**QUOTED PASSAGE**

=======

After an evaluation, GNOME has moved from Bugzilla to GitLab. Learn more about GitLab.
No new issues can be reported in GNOME Bugzilla anymore.
To report an issue in a GNOME project, go to GNOME GitLab.
Do not go to GNOME Gitlab for: Bluefish, Doxygen, GnuCash, GStreamer, java-gnome, LDTP, NetworkManager, Tomboy.
Bug 649433 - /usr/local/libexec/e-calendar-factory SIGSEGV while reading hash_table
/usr/local/libexec/e-calendar-factory SIGSEGV while reading hash_table
Status: RESOLVED FIXED
Product: Evolution Exchange
Classification: Deprecated
Component: Connector
2.32.x
Other FreeBSD
: Normal normal
: ---
Assigned To: Connector Maintainer
Ximian Connector QA
Depends on:
Blocks:
 
 
Reported: 2011-05-05 06:40 UTC by Matthias Apitz
Modified: 2011-05-09 13:42 UTC
See Also:
GNOME target: ---
GNOME version: ---


Attachments
Stop loading plugins with RTLD_GLOBAL. (539 bytes, patch)
2011-05-06 14:00 UTC, David Woodhouse
none Details | Review

Description Matthias Apitz 2011-05-05 06:40:07 UTC
click in Evolution on 'calendar' (or starting Evo with -c calendar) crashes e-calendar-factory fully reproduceable with SIGSEGV; the gdb bt is like this:

Program received signal SIGSEGV, Segmentation fault.

Thread 29804300 (LWP 100085/initial thread)

  • #1 g_hash_table_lookup_node
    at ghash.c line 252
  • #0 ??
  • #1 g_hash_table_lookup_node
    at ghash.c line 252
  • #2 g_hash_table_lookup
    at ghash.c line 252
  • #3 e2k_autoconfig_lookup_option
    at _ctype.h line 106
  • #4 e2k_autoconfig_new

Server is up and running...
DEBUG e2k-autoconfig: entered read_config()
DEBUG e2k-autoconfig: enterin g_hash_table_new(e2k_ascii_strcase_hash,
e2k_ascii_strcase_equal): 29ed1f6b, 29ed1f39
DEBUG e2k-autoconfig: right after g_hash_table_new()
DEBUG e2k-autoconfig: read_config() config_options=2995e9b0:
00000008 00000007 00000007 00000000 00000000 2995f460 29ed1f6b 29ed1f39
DEBUG e2k-autoconfig: read_config() return, fd=-1
DEBUG e2k-autoconfig: read_config() config_options=2995e9b0:
00000008 00000007 00000007 00000000 00000000 2995f460 29ed1f6b 29ed1f39

Program received signal SIGSEGV, Segmentation fault.
[Switching to Thread 29804300 (LWP 100134/initial thread)]
0x29ed1f6b in ?? ()
(gdb) p e2k_ascii_strcase_hash
$1 = {guint (gconstpointer)} 0x2a06d7db <e2k_ascii_strcase_hash>

now I'm jumping to e2k_ascii_strcase_hash() which has a fprintf as well
and it gets printed after the jump:

(gdb) j e2k_ascii_strcase_hash
Continuing at 0x2a06d7e0.

=======

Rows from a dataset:
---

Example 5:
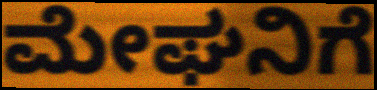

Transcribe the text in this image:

ಮೇಘನಿಗೆ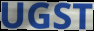
UGSTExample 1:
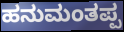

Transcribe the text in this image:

ಹನುಮಂತಪ್ಪ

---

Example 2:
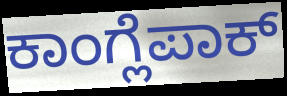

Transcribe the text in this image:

ಕಾಂಗ್ಲೆಪಾಕ್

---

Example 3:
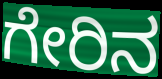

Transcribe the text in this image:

ಗೇರಿನ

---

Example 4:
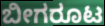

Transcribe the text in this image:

ಬೀಗರೂಟ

=======

**WHAT YOU HAVE TO DO**
Write the next part of the e-calendar-factory crash report, starting right after its last line. The rows have nothing to do with this.

**FINAL RESULT**
DEBUG e2k-utils.c: e2k_ascii_strcase_hash

so the problem is that the symbol e2k_ascii_strcase_hash() in
read_config() has this broken value 0x29ed1f6b while it should be
0x2a06d7e0

this is with 2.32.1 and 2.32.3 in FreeBSD 9-CURRENT (HEAD)

Matthias
Comment 1 Matthias Apitz 2011-05-05 12:18:48 UTC
I checked in /proc/PID/map where the two addr are:

(gdb) p *hash_table
$2 = {size = 8, mod = 7, mask = 7, nnodes = 0, noccupied = 0,
  nodes = 0x29972d60, hash_func = 0x29ed1f6b, key_equal_func = 0x29ed1f39,
  ref_count = 1, version = 0, key_destroy_func = 0, value_destroy_func = 0}


(gdb) p e2k_ascii_strcase_hash
$1 = {guint (gconstpointer)} 0x2a06d7db <e2k_ascii_strcase_hash>

the good addr 0x2a06d7db is in the area of the shared lib:
0x2a02c000 0x2a09b000 87 272 0xc4b14908 r-x 2 1 0x0 COW NC vnode
+/usr/local/lib/evolution-data-server-1.2/extensions/libecalbackendexchange.so NCH -1

the broken addr 0x29ed1f6b does not is in any area of /proc/PID/map

then I checked all shared libs in
/usr/local/lib/evolution-data-server-1.2/extensions/ for the symbol e2k_ascii_strcase_hash():

libecalbackendweather.so
libecalbackendhttp.so
libecalbackendgroupwise.so
libecalbackendfile.so
libecalbackendcontacts.so
libecalbackendcaldav.so
libebookbackendwebdav.so
libebookbackendvcf.so
libebookbackendldap.so
libebookbackendgroupwise.so
libebookbackendgoogle.so
libebookbackendfile.so
libebookbackendexchange.so
0003bf6b T e2k_ascii_strcase_hash
     ^^^
libecalbackendexchange.so
000417db T e2k_ascii_strcase_hash
     ^^^

as you can see e2k_ascii_strcase_hash() is in two shared libs and with
the same last bits of the correct addr and the broken addr; as I wild
guess I simply renamed 'libecalbackendexchange.so' to get it out of the
way; the e-calendar-factory complains about it:

(e-calendar-factory:36266): e-data-server-WARNING **: Cannot open
"/usr/local/lib/evolution-data-server-1.2/extensions/libebookbackendexchange.so"

but for the rest it works fine and can access my calendar data on the
Echange server;

any comments about this clash in the shared lib mapping?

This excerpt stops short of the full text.